Nossas atividades serão assim programas:
- Analisar o anúncio “Todos os animais têm as mesmas partes”, do PETA e discutir as intenções dos autores e as possíveis interpretações do público;
- Conhecer fundamentos da semiótica ouvindo o programa “Língua, Linguagem, Linguafone”;
- Identificar os tipos de signos no anúncio “Todos os animais têm as mesmas partes”, e refletir sobre o processo de codificação, as intenções dos autores e a ideia de público que está implícita na mensagem;
- Estudar o conceito de estruturas narrativas conhecendo a tragédia grega “Medéia” e o modelo universal de Todorov;
- Analisar a estrutura narrativa dos vídeo clipes “The Day that never comes”, do Metallica, “Thriller”, de Michael Jackson e a propaganda “Mangueira”, da operadora Vivo;
- Estudar a linguagem típica das histórias em quadrinhos a partir do capítulo “Leitura de Steve Canyon”, do livro “Apocalípticos e integrados” de Umberto Eco;
- Estudar o caso das tirinhas da personagem “Aline”, do cartunista Adão Iturrusgarai, em particular aquelas sobre o uso de LSD e a reação de leitores do jornal “Folha de São Paulo”.

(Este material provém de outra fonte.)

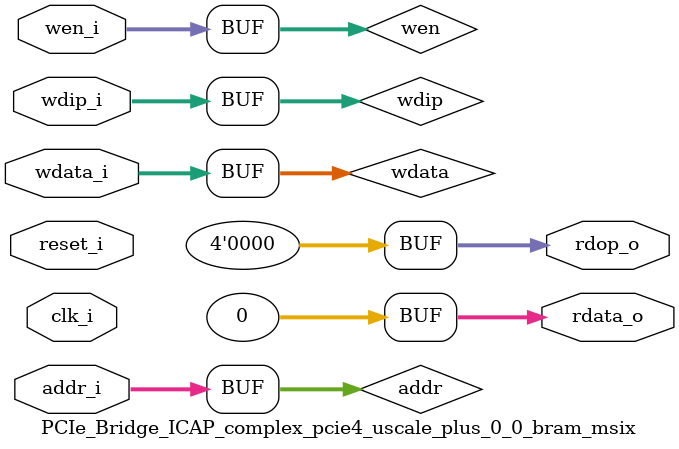
<source format=v>
`timescale 1ps/1ps

(* DowngradeIPIdentifiedWarnings = "yes" *)
module PCIe_Bridge_ICAP_complex_pcie4_uscale_plus_0_0_bram_msix #(

  parameter           TCQ = 100
, parameter           TO_RAM_PIPELINE="FALSE"
, parameter           FROM_RAM_PIPELINE="FALSE"
, parameter           MSIX_CAP_TABLE_SIZE=11'h0
, parameter           MSIX_TABLE_RAM_ENABLE="FALSE"

  ) (

  input  wire         clk_i,
  input  wire         reset_i,

  input  wire  [12:0] addr_i,
  input  wire  [31:0] wdata_i,
  input  wire   [3:0] wdip_i,
  input  wire   [3:0] wen_i,
  output wire  [31:0] rdata_o,
  output wire   [3:0] rdop_o

  );

  // WIP : Use Total number of functions (PFs + VFs) to calculate the NUM_BRAM_4K
  localparam integer NUM_BRAM_4K = (MSIX_TABLE_RAM_ENABLE == "TRUE") ? 8 : 0 ;
 

  reg          [12:0] addr;
  reg          [12:0] addr_p0;
  reg          [12:0] addr_p1;
  reg          [31:0] wdata;
  reg           [3:0] wdip;
  reg           [3:0] wen;
  reg          [31:0] reg_rdata;
  reg           [3:0] reg_rdop;
  wire         [31:0] rdata;
  wire          [3:0] rdop;
  genvar              i;
  wire    [(8*4)-1:0] bram_4k_wen;
  wire   [(8*32)-1:0] rdata_t;
  wire    [(8*4)-1:0] rdop_t;

  //
  // Optional input pipe stages
  //
  generate

    if (TO_RAM_PIPELINE == "TRUE") begin : TORAMPIPELINE

      always @(posedge clk_i) begin
     
        if (reset_i) begin

          addr <= #(TCQ) 13'b0;
          wdata <= #(TCQ) 32'b0;
          wdip <= #(TCQ) 4'b0;
          wen <= #(TCQ) 4'b0;

        end else begin

          addr <= #(TCQ) addr_i;
          wdata <= #(TCQ) wdata_i;
          wdip <= #(TCQ) wdip_i;
          wen <= #(TCQ) wen_i;

        end

      end

    end else begin : NOTORAMPIPELINE

      always @(*) begin

          addr = addr_i;
          wdata = wdata_i;
          wdip = wdip_i;
          wen = wen_i;

      end


    end

  endgenerate

  // 
  // Address pipeline
  //
  always @(posedge clk_i) begin
     
    if (reset_i) begin

      addr_p0 <= #(TCQ) 13'b0;
      addr_p1 <= #(TCQ) 13'b0;

    end else begin

      addr_p0 <= #(TCQ) addr;
      addr_p1 <= #(TCQ) addr_p0;

    end

  end

  //
  // Optional output pipe stages
  //
  generate

    if (FROM_RAM_PIPELINE == "TRUE") begin : FRMRAMPIPELINE


      always @(posedge clk_i) begin
     
        if (reset_i) begin

          reg_rdata <= #(TCQ) 32'b0;
          reg_rdop <= #(TCQ) 4'b0;

        end else begin

          case (addr_p1[12:10]) 
            3'b000 : begin
              reg_rdata <= #(TCQ) rdata_t[(32*(0))+31:(32*(0))+0];
              reg_rdop <= #(TCQ) rdop_t[(4*(0))+3:(4*(0))+0];
            end
            3'b001 : begin
              reg_rdata <= #(TCQ) rdata_t[(32*(1))+31:(32*(1))+0];
              reg_rdop <= #(TCQ) rdop_t[(4*(1))+3:(4*(1))+0];
            end
            3'b010 : begin
              reg_rdata <= #(TCQ) rdata_t[(32*(2))+31:(32*(2))+0];
              reg_rdop <= #(TCQ) rdop_t[(4*(2))+3:(4*(2))+0];
            end
            3'b011 : begin
              reg_rdata <= #(TCQ) rdata_t[(32*(3))+31:(32*(3))+0];
              reg_rdop <= #(TCQ) rdop_t[(4*(3))+3:(4*(3))+0];
            end
            3'b100 : begin
              reg_rdata <= #(TCQ) rdata_t[(32*(4))+31:(32*(4))+0];
              reg_rdop <= #(TCQ) rdop_t[(4*(4))+3:(4*(4))+0];
            end
            3'b101 : begin
              reg_rdata <= #(TCQ) rdata_t[(32*(5))+31:(32*(5))+0];
              reg_rdop <= #(TCQ) rdop_t[(4*(5))+3:(4*(5))+0];
            end
            3'b110 : begin
              reg_rdata <= #(TCQ) rdata_t[(32*(6))+31:(32*(6))+0];
              reg_rdop <= #(TCQ) rdop_t[(4*(6))+3:(4*(6))+0];
            end
            3'b111 : begin
              reg_rdata <= #(TCQ) rdata_t[(32*(7))+31:(32*(7))+0];
              reg_rdop <= #(TCQ) rdop_t[(4*(7))+3:(4*(7))+0];
            end
          endcase

        end

      end

    end else begin : NOFRMRAMPIPELINE

      always @(*) begin

          case (addr_p1[12:10]) 
            3'b000 : begin
              reg_rdata <= #(TCQ) rdata_t[(32*(0))+31:(32*(0))+0];
              reg_rdop <= #(TCQ) rdop_t[(4*(0))+3:(4*(0))+0];
            end
            3'b001 : begin
              reg_rdata <= #(TCQ) rdata_t[(32*(1))+31:(32*(1))+0];
              reg_rdop <= #(TCQ) rdop_t[(4*(1))+3:(4*(1))+0];
            end
            3'b010 : begin
              reg_rdata <= #(TCQ) rdata_t[(32*(2))+31:(32*(2))+0];
              reg_rdop <= #(TCQ) rdop_t[(4*(2))+3:(4*(2))+0];
            end
            3'b011 : begin
              reg_rdata <= #(TCQ) rdata_t[(32*(3))+31:(32*(3))+0];
              reg_rdop <= #(TCQ) rdop_t[(4*(3))+3:(4*(3))+0];
            end
            3'b100 : begin
              reg_rdata <= #(TCQ) rdata_t[(32*(4))+31:(32*(4))+0];
              reg_rdop <= #(TCQ) rdop_t[(4*(4))+3:(4*(4))+0];
            end
            3'b101 : begin
              reg_rdata <= #(TCQ) rdata_t[(32*(5))+31:(32*(5))+0];
              reg_rdop <= #(TCQ) rdop_t[(4*(5))+3:(4*(5))+0];
            end
            3'b110 : begin
              reg_rdata <= #(TCQ) rdata_t[(32*(6))+31:(32*(6))+0];
              reg_rdop <= #(TCQ) rdop_t[(4*(6))+3:(4*(6))+0];
            end
            3'b111 : begin
              reg_rdata <= #(TCQ) rdata_t[(32*(7))+31:(32*(7))+0];
              reg_rdop <= #(TCQ) rdop_t[(4*(7))+3:(4*(7))+0];
            end
          endcase

      end

    end
  
  endgenerate

  assign rdata_o = (MSIX_TABLE_RAM_ENABLE == "TRUE") ?  reg_rdata : 32'h0;
  assign rdop_o = (MSIX_TABLE_RAM_ENABLE == "TRUE") ? reg_rdop : 4'h0;

  generate 
  
    for (i=0; i<NUM_BRAM_4K; i=i+1) begin : BRAM4K

      PCIe_Bridge_ICAP_complex_pcie4_uscale_plus_0_0_bram_4k_int #(
          .TCQ(TCQ)
        )
        bram_4k_int (
    
          .clk_i (clk_i),
          .reset_i (reset_i),
    
          .addr_i(addr[9:0]),
          .wdata_i(wdata),
          .wdip_i(wdip),
          .wen_i(bram_4k_wen[(4*(i))+3:(4*(i))+0]),
          .rdata_o(rdata_t[(32*i)+31:(32*i)+0]),
          .rdop_o(rdop_t[(4*i)+3:(4*i)+0]),
          .baddr_i(10'b0),
          .brdata_o()

      );
      assign bram_4k_wen[(4*(i))+3:(4*(i))+0] = wen & {4{(i == addr[12:10])}};  
      
    end

  endgenerate

endmodule

</source>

No momento em que planejo essas aulas, a proposta me parece perfeita. Entretanto, como aula também é um processo de comunicação, toda a codificação que eu fizer estará sujeita à decodificação dos alunos. Nesse processo, eles irão interpretar as mensagens e o meu discurso com o repertório que eles têm – e que também é preenchido com lugares comuns que aprenderam nas suas próprias experiências com as mídias.
Esse tem sido um processo desgastante, tanto pra mim, quanto pra eles. É difícil para um estudante aceitar que parte do que ele pensa e interpreta é, na verdade, reprodução irrefletida de discursos hegemônicos, que nem sempre somos os donos da nossa própria consciência.
Mais difícil ainda é pôr o cérebro para funcionar e aprender a decodificar uma linguagem que parece tão natural, mas que é socialmente construída. A coisa que eu mais ouço nas aulas é “eu jamais veria isso!”, ou “a professora ta viajando!”
De minha parte, todo semestre, enfrento a mesma crise: faço um curso baseado em certo e errado ou chuto o balde e arrisco a fazer atividades e avaliações que desafiem a criatividade, a capacidade de análise crítica e que, por isso mesmo, não tem como ser analisadas em termos de certo e errado, mas sim em capacidade de argumentar e discutir?